Astra Microwave Products Limited (AMPL) announced that its Board of Directors has approved a Scheme of Arrangement for the demerger of its Space, Meteorology, and Hydrology business. This division will be transferred to its wholly-owned subsidiary, Astra Space Technologies Private Limited (ASTPL), on a going concern basis. ASTPL will subsequently issue shares to AMPL shareholders. The scheme is subject to regulatory approvals.
Scheme of Arrangement Approved for Demerger
The Board of Directors of Astra Microwave Products Limited (AMPL) has officially approved a Scheme of Arrangement, marking a significant step towards demerging its Space, Meteorology, and Hydrology business. This strategic decision was made during the Board meeting held on June 10, 2026, following recommendations from the Independent Directors Committee and the Audit Committee.
Demerger Details and New Entity
The demerger involves transferring the Space, Meteorology, and Hydrology business from AMPL to its wholly-owned subsidiary, Astra Space Technologies Private Limited (ASTPL). This transfer will be executed on a going concern basis. As part of the arrangement, ASTPL will issue shares to AMPL shareholders based on a determined share ratio. The entire transaction is intended to be completed in compliance with applicable laws and tax provisions.
Rationale for the Demerger
The demerger aims to create two distinct, sector-focused listed entities. One entity will concentrate on Radar Electronics, Electronic Warfare, and Telemetry, while the other, ASTPL, will focus exclusively on Space, Meteorology, and Hydrology. The company believes this separation will allow for a differentiated growth strategy, tailored to the unique characteristics and market opportunities within the Space, Meteorology, and Hydrology sector. A standalone entity is expected to attract specific investors and strategic partners more effectively.

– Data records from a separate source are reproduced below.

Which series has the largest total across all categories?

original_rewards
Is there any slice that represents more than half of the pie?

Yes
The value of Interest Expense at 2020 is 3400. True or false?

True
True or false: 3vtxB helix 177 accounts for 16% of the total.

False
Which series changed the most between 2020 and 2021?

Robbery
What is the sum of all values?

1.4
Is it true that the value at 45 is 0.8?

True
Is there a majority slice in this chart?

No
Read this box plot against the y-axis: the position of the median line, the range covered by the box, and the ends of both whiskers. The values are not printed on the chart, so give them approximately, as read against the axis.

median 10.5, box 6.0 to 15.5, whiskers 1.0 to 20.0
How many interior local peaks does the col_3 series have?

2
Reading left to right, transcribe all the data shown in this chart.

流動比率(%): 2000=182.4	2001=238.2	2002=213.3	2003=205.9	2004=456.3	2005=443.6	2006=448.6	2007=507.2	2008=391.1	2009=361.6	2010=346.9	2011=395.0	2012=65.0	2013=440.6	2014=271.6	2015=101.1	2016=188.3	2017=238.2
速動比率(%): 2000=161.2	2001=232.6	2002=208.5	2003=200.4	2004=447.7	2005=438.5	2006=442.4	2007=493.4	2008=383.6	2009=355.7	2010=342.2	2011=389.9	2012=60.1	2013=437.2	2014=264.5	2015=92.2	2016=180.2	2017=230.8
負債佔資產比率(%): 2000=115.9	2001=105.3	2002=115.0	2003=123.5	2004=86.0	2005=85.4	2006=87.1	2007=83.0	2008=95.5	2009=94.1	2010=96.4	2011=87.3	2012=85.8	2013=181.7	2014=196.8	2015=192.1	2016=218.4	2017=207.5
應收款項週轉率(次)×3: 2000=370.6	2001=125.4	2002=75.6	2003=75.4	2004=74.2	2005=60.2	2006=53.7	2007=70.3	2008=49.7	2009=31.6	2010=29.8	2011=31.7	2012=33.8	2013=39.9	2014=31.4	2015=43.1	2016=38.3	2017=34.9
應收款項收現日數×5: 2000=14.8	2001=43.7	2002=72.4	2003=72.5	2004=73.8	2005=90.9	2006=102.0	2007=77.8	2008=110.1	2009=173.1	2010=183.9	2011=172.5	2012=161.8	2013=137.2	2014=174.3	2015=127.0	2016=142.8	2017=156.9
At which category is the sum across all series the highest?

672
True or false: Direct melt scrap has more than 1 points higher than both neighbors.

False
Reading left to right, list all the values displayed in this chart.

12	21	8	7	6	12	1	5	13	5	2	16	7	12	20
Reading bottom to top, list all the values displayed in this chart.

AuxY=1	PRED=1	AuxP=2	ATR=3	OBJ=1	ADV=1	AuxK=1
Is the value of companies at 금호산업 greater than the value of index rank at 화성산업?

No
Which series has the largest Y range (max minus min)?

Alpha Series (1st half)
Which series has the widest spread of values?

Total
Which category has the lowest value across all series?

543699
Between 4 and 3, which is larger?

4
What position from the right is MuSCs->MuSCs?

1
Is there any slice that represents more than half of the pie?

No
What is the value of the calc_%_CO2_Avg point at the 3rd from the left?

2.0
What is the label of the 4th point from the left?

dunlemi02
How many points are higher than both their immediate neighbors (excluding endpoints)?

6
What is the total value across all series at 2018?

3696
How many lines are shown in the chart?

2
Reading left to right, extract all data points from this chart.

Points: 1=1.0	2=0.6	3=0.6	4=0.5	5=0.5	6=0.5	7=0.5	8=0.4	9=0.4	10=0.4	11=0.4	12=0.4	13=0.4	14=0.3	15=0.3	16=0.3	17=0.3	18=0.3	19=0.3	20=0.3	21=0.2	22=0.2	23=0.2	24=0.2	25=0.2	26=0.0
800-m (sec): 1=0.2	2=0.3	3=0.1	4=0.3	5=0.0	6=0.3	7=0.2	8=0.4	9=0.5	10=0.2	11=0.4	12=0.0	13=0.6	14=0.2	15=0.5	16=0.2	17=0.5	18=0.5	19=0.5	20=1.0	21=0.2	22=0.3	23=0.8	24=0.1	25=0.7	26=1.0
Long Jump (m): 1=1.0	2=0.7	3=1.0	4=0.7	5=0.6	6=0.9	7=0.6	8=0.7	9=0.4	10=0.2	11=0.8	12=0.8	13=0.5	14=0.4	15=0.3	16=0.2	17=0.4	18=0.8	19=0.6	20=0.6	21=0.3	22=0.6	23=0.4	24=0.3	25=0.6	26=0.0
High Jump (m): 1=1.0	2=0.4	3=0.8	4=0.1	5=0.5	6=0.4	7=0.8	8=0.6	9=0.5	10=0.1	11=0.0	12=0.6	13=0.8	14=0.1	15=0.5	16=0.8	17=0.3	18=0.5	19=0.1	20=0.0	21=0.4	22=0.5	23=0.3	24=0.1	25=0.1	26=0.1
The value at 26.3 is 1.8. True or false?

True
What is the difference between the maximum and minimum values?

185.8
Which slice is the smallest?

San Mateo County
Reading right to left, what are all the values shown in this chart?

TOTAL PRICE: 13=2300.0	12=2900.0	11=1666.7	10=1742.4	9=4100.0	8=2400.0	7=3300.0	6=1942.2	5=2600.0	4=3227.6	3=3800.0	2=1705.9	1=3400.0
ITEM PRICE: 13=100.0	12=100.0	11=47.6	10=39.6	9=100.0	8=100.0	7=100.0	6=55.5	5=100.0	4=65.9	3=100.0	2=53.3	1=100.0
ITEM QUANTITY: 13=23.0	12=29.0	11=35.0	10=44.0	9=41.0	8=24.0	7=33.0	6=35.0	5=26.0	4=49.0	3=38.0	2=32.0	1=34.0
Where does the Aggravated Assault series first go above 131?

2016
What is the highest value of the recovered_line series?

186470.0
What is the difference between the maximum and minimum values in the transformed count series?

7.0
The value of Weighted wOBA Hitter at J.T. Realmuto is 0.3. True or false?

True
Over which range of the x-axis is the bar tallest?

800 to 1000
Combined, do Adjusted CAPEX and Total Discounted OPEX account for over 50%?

Financial and Shareholding Impact
The turnover of the demerged undertaking for the financial year ended March 31, 2026, was approximately INR 157 Crores, representing 13.58% of AMPL’s total turnover for that year. There will be no cash consideration involved in this scheme. ASTPL will issue 1 fully paid-up equity share of INR 2 to eligible AMPL shareholders for every 1 fully paid-up equity share of INR 2 held in AMPL, effectively mirroring the shareholding pattern of AMPL. The pre-scheme paid-up share capital of ASTPL will be cancelled and reduced.
Regulatory Approvals Required
The successful implementation of this Scheme of Arrangement is contingent upon obtaining necessary approvals from several regulatory bodies. These include the jurisdictional Hon’ble National Company Law Tribunal, the Securities and Exchange Board of India (SEBI), BSE Limited, and the National Stock Exchange of India Limited, along with any other required sanctions from relevant authorities.
Listing of Resulting Entity
The new shares of ASTPL are intended to be listed and admitted for trading on both the NSE and BSE, pending the receipt of requisite approvals from the stock exchanges. The announcement confirms that AMPL’s shareholding pattern will remain unchanged, while ASTPL, post-demerger, will reflect the shareholding of AMPL.
Board Meeting Details
The Board Meeting where this approval was granted commenced at 11:45 AM and concluded at 12:20 PM on June 10, 2026.